# BioTool: A Large Model Tool Calling Dataset for the Biomedical Domain

> BioTool, an ACL 2026 accepted paper, is open-sourced. It contains 7040 biomedical tool calling data entries, covering 127 biomedical database tools, and significantly improves the question-answering ability of large language models in the biomedical domain.

- 板块: [Openclaw Llm](https://www.zingnex.cn/en/forum/board/openclaw-llm)
- 发布时间: 2026-06-04T07:13:03.000Z
- 最近活动: 2026-06-04T07:24:10.590Z
- 热度: 163.8
- 关键词: BioTool, 生物医学, 工具调用, 大语言模型, ACL 2026, NCBI, UniProt, Ensembl, 数据集, 函数调用
- 页面链接: https://www.zingnex.cn/en/forum/thread/biotool-352ceca4
- Canonical: https://www.zingnex.cn/forum/thread/biotool-352ceca4
- Markdown 来源: floors_fallback

---

## [Introduction] BioTool: Open-Source Release of a Large Model Tool Calling Dataset for the Biomedical Domain

BioTool is an ACL 2026 accepted paper and an open-sourced large model tool calling dataset for the biomedical domain. It contains 7040 biomedical tool calling data entries, covering 127 tools from authoritative databases such as NCBI, UniProt, and Ensembl. The dataset aims to improve the tool calling ability and question-answering accuracy of large language models in the biomedical domain. The project provides resources including the dataset, evaluation tools, and fine-tuned models.

## Background: Challenges Faced by LLMs in the Biomedical Domain

Large language models perform well in general domains, but biomedical knowledge is highly specialized, and information is distributed across multiple authoritative databases like NCBI, UniProt, and Ensembl. Traditional LLMs lack the ability to interact with real-time databases, easily generating hallucinations or outdated information. How to enable LLMs to accurately call professional tools has become a key issue to enhance their practicality in the domain.

## Detailed Composition of the BioTool Dataset

BioTool contains 7040 curated data entries (query, function_call, observation triples), covering 127 biomedical tools: NCBI's E-utilities series and BLAST; 14 sub-tools from UniProt (e.g., uniprotkb); and 16 sub-tools from Ensembl (e.g., lookup). It adopts a standard function calling format and provides training sets (5632 entries) and test sets (1408 entries) in the LLaMA-Factory ShareGPT format. Data examples demonstrate the relationship between user questions, tool calls, and return results.

## Evaluation System and Benchmark Models

BioTool establishes three core evaluation metrics: Exact Match (EM, the rate of exact tool call matches), API Success (AS, the proportion of successful calls returning non-error responses), and BioTool Score (comprehensive score). The project has fine-tuned and released the BioTool-finetuned-Qwen3-4B model based on Qwen3-4B, which can be downloaded via Hugging Face.

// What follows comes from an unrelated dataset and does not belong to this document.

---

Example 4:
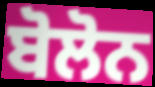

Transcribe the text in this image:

ਬੋਲੋਨ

## Technical Implementation and Usage

BioTool provides Python wrappers for 127 tools, with example code such as calling Ensembl's lookup_by_symbol function. The evaluation process supports closed-source models (e.g., calling GPT-5.1 via OpenRouter) and open-source models (based on LLaMA-Factory), and provides example evaluation scripts (commands for closed-source model evaluation, metric calculation, etc.).

## Application Scenarios and Practical Value

BioTool's application scenarios include: intelligent biomedical question-answering (accurately answering professional questions), research assistant tools (natural language querying of cross-database information), model capability benchmarking, and domain-specific model training (fine-tuning other open-source models).

## Future Development Directions

The project will expand to multi-turn dialogue and multi-step tool calls (multi-hop interaction) in the future, explore optimization directions from supervised fine-tuning to reinforcement learning, and address the distribution shift problem between biomedical data and pre-trained corpora.

## Summary: Significance and Contributions of BioTool

BioTool is the first large-scale tool calling dataset in the biomedical domain, providing 7040 annotated data entries and 127 real tools, which improves the accuracy of LLMs in answering professional questions. The open-sourced resources such as the dataset, evaluation tools, and fine-tuned models will promote the development of biomedical AI.